-- Supplied material follows --
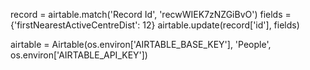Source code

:record = airtable.match('Record Id', 'recwWIEK7zNZGiBvO')
fields = {'firstNearestActiveCentreDist': 12}
airtable.update(record['id'], fields)


airtable = Airtable(os.environ['AIRTABLE_BASE_KEY'], 'People', os.environ['AIRTABLE_API_KEY'])
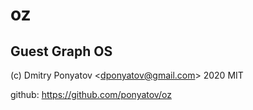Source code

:#  oz
## Guest Graph OS

(c) Dmitry Ponyatov <<dponyatov@gmail.com>> 2020 MIT

github: https://github.com/ponyatov/oz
-- Supplied material concluded --
▶ _What the exercise asks_:
Can you set down every one of these lines word for word, leaving out the pictures?

▶ _Task result_:
Source code

:record = airtable.match('Record Id', 'recwWIEK7zNZGiBvO')
fields = {'firstNearestActiveCentreDist': 12}
airtable.update(record['id'], fields)


airtable = Airtable(os.environ['AIRTABLE_BASE_KEY'], 'People', os.environ['AIRTABLE_API_KEY'])
Source code

:#  oz
## Guest Graph OS

(c) Dmitry Ponyatov <<dponyatov@gmail.com>> 2020 MIT

github: https://github.com/ponyatov/oz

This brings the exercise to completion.